(Saved entries)
====================

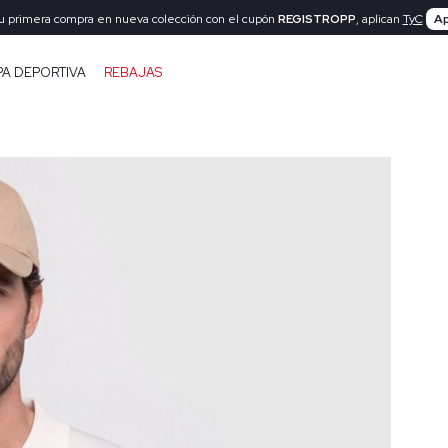
tu primera compra en nueva colección con el cupón
REGISTROPP
, aplican
TyC
Ap
PA DEPORTIVA
REBAJAS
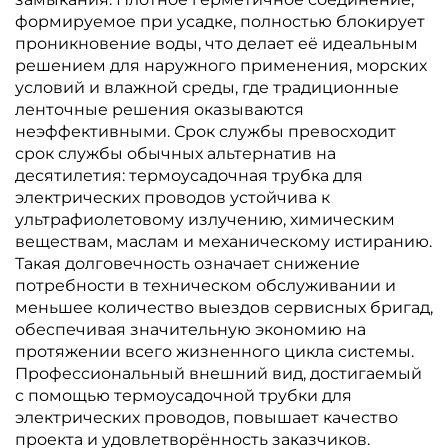
формируемое при усадке, полностью блокирует
проникновение воды, что делает её идеальным
решением для наружного применения, морских
условий и влажной среды, где традиционные
ленточные решения оказываются
неэффективными. Срок службы превосходит
срок службы обычных альтернатив на
десятилетия: термоусадочная трубка для
электрических проводов устойчива к
ультрафиолетовому излучению, химическим
веществам, маслам и механическому истиранию.
Такая долговечность означает снижение
потребности в техническом обслуживании и
меньшее количество выездов сервисных бригад,
обеспечивая значительную экономию на
протяжении всего жизненного цикла системы.
Профессиональный внешний вид, достигаемый
с помощью термоусадочной трубки для
электрических проводов, повышает качество
проекта и удовлетворённость заказчиков.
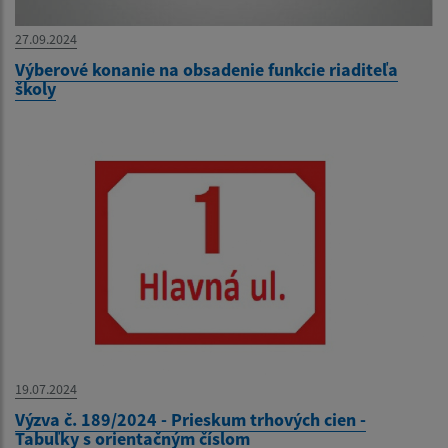
27.09.2024
Výberové konanie na obsadenie funkcie riaditeľa
školy
19.07.2024
Výzva č. 189/2024 - Prieskum trhových cien -
Tabuľky s orientačným číslom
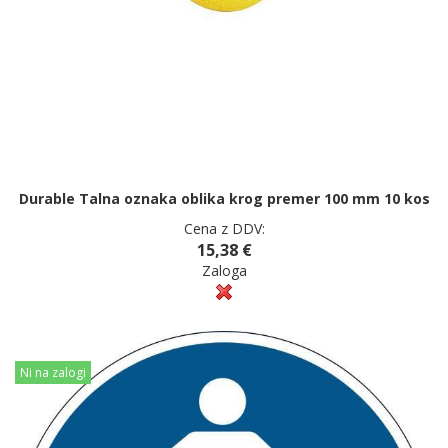
Durable Talna oznaka oblika krog premer 100 mm 10 kos
Cena z DDV:
15,38 €
Zaloga
Ni na zalogi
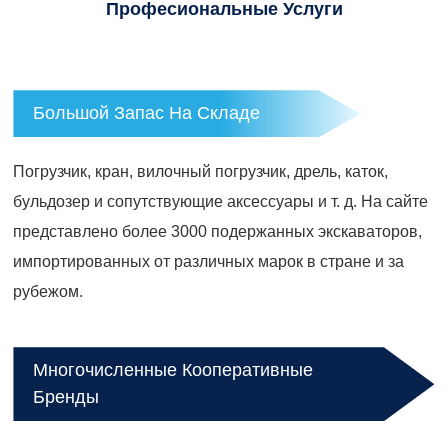
Професиональные Услуги
Большой Запас На Складе
Погрузчик, кран, вилочный погрузчик, дрель, каток,
бульдозер и сопутствующие аксессуары и т. д. На сайте
представлено более 3000 подержанных экскаваторов,
импортированных от различных марок в стране и за
рубежом.
Многочисленные Кооперативные
Бренды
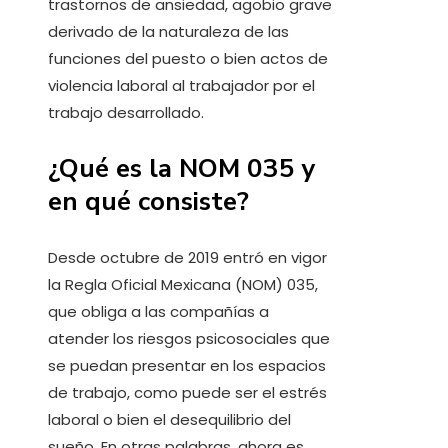
trastornos de ansiedad, agobio grave
derivado de la naturaleza de las
funciones del puesto o bien actos de
violencia laboral al trabajador por el
trabajo desarrollado.
¿Qué es la NOM 035 y
en qué consiste?
Desde octubre de 2019 entró en vigor
la Regla Oficial Mexicana (NOM) 035,
que obliga a las compañías a
atender los riesgos psicosociales que
se puedan presentar en los espacios
de trabajo, como puede ser el estrés
laboral o bien el desequilibrio del
sueño. En otras palabras, ahora es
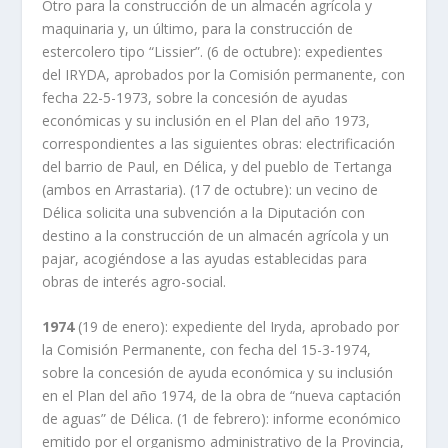
Otro para la construcción de un almacén agrícola y
maquinaria y, un último, para la construcción de
estercolero tipo “Lissier”. (6 de octubre): expedientes
del IRYDA, aprobados por la Comisión permanente, con
fecha 22-5-1973, sobre la concesión de ayudas
económicas y su inclusión en el Plan del año 1973,
correspondientes a las siguientes obras: electrificación
del barrio de Paul, en Délica, y del pueblo de Tertanga
(ambos en Arrastaria). (17 de octubre): un vecino de
Délica solicita una subvención a la Diputación con
destino a la construcción de un almacén agrícola y un
pajar, acogiéndose a las ayudas establecidas para
obras de interés agro-social.
1974
(19 de enero): expediente del Iryda, aprobado por
la Comisión Permanente, con fecha del 15-3-1974,
sobre la concesión de ayuda económica y su inclusión
en el Plan del año 1974, de la obra de “nueva captación
de aguas” de Délica. (1 de febrero): informe económico
emitido por el organismo administrativo de la Provincia,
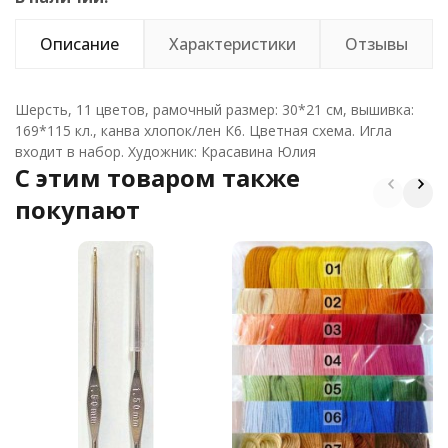
Описание
Характеристики
Отзывы
Шерсть, 11 цветов, рамочный размер: 30*21 см, вышивка:
169*115 кл., канва хлопок/лен К6. Цветная схема. Игла
входит в набор. Художник: Красавина Юлия
C этим товаром также
покупают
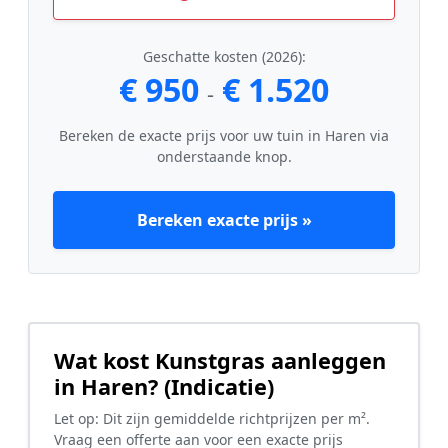
Geschatte kosten (2026):
€ 950
€ 1.520
-
Bereken de exacte prijs voor uw tuin in Haren via
onderstaande knop.
Bereken exacte prijs »
Wat kost Kunstgras aanleggen
in Haren? (Indicatie)
Let op: Dit zijn gemiddelde richtprijzen per m².
Vraag een offerte aan voor een exacte prijs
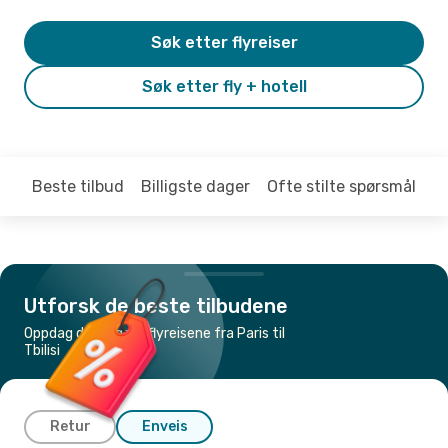
Søk etter flyreiser
Søk etter fly + hotell
Beste tilbud
Billigste dager
Ofte stilte spørsmål
Utforsk de beste tilbudene
Oppdag de billigste flyreisene fra Paris til
Tbilisi
Retur
Enveis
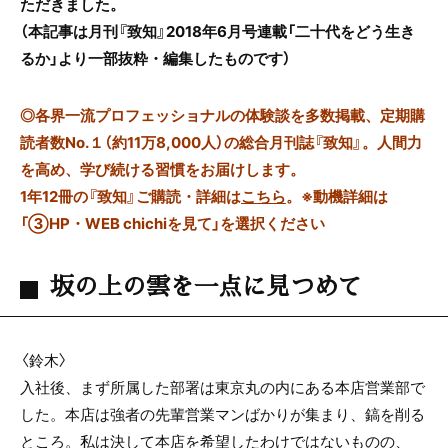
ただきました。
（本記事は月刊『致知』
2018
年
6
月号連載「二十代をどう生き
るか」より一部抜粋・編集したものです）
◎
各界一流プロフェッショナルの体験談を多数掲載、定期購
読者数No.１（約11万8,000人）の総合月刊誌『致知』。人間力
を高め、学び続ける習慣をお届けします。
1年12冊の『致知』ご購読・詳細は
こちら
。
※動機詳細は
「③HP・WEB chichiを見て」を選択ください
坂の上の雲を一点に見つめて
〈鈴木〉
入社後、まず所属した部署は東京丸の内にある本店営業部で
した。本店は強者の先輩営業マンばかりが集まり、鎬を削る
ところ。私は決して本店を希望したわけではないものの、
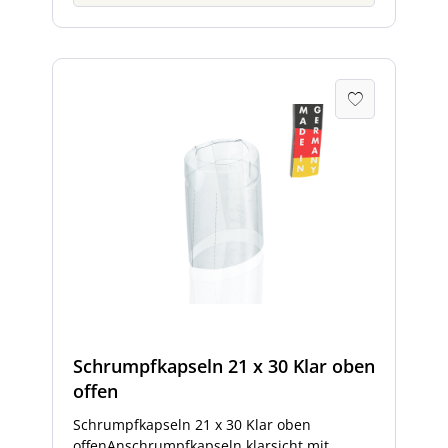
Schrumpfkapseln 21 x 30 Klar oben
offen
Schrumpfkapseln 21 x 30 Klar oben
offenAnschrumpfkapseln klarsicht mit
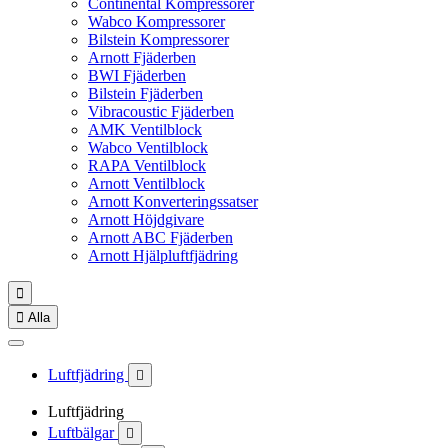
Continental Kompressorer
Wabco Kompressorer
Bilstein Kompressorer
Arnott Fjäderben
BWI Fjäderben
Bilstein Fjäderben
Vibracoustic Fjäderben
AMK Ventilblock
Wabco Ventilblock
RAPA Ventilblock
Arnott Ventilblock
Arnott Konverteringssatser
Arnott Höjdgivare
Arnott ABC Fjäderben
Arnott Hjälpluftfjädring


Alla
Luftfjädring

Luftfjädring
Luftbälgar

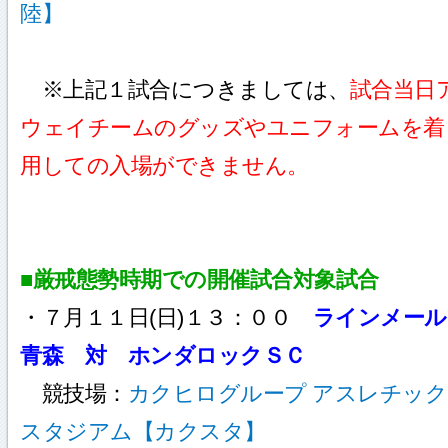
陸】
※上記１試合につきましては、
試合当日
ウェイチームのグッズやユニフォームを着
用しての入場ができません。
■厳戒態勢時期での開催試合対象試合
・７月１１日(日)１３：００
ラインメール
青森 対 ホンダロックＳＣ
競技場：
カクヒログループ アスレチック
スタジアム【カクスタ】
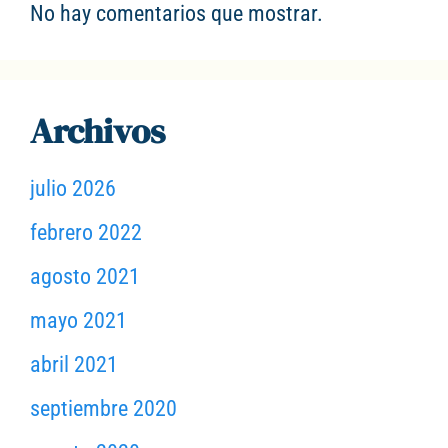
No hay comentarios que mostrar.
Archivos
julio 2026
febrero 2022
agosto 2021
mayo 2021
abril 2021
septiembre 2020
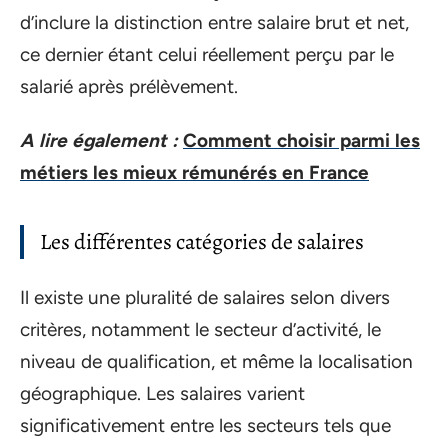
d’inclure la distinction entre salaire brut et net,
ce dernier étant celui réellement perçu par le
salarié après prélèvement.
A lire également :
Comment choisir parmi les
métiers les mieux rémunérés en France
Les différentes catégories de salaires
Il existe une pluralité de salaires selon divers
critères, notamment le secteur d’activité, le
niveau de qualification, et même la localisation
géographique. Les salaires varient
significativement entre les secteurs tels que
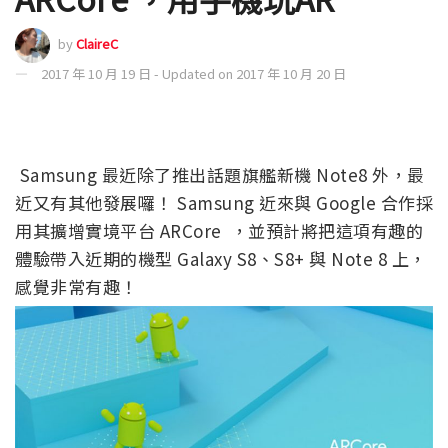
by
ClaireC
2017 年 10 月 19 日 - Updated on 2017 年 10 月 20 日
Samsung 最近除了推出話題旗艦新機 Note8 外，最
近又有其他發展囉！ Samsung 近來與 Google 合作採
用其擴增實境平台 ARCore ，並預計將把這項有趣的
體驗帶入近期的機型 Galaxy S8、S8+ 與 Note 8 上，
感覺非常有趣！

====================

## DIRECTIONS
Nothing but the lines from the line with "Il existe une" through the last line of the data above should be printed, exactly as written and without pictures.

## OUTPUT
Il existe une pluralité de salaires selon divers
critères, notamment le secteur d’activité, le
niveau de qualification, et même la localisation
géographique. Les salaires varient
significativement entre les secteurs tels que
by
ClaireC
2017 年 10 月 19 日 - Updated on 2017 年 10 月 20 日
Samsung 最近除了推出話題旗艦新機 Note8 外，最
近又有其他發展囉！ Samsung 近來與 Google 合作採
用其擴增實境平台 ARCore ，並預計將把這項有趣的
體驗帶入近期的機型 Galaxy S8、S8+ 與 Note 8 上，
感覺非常有趣！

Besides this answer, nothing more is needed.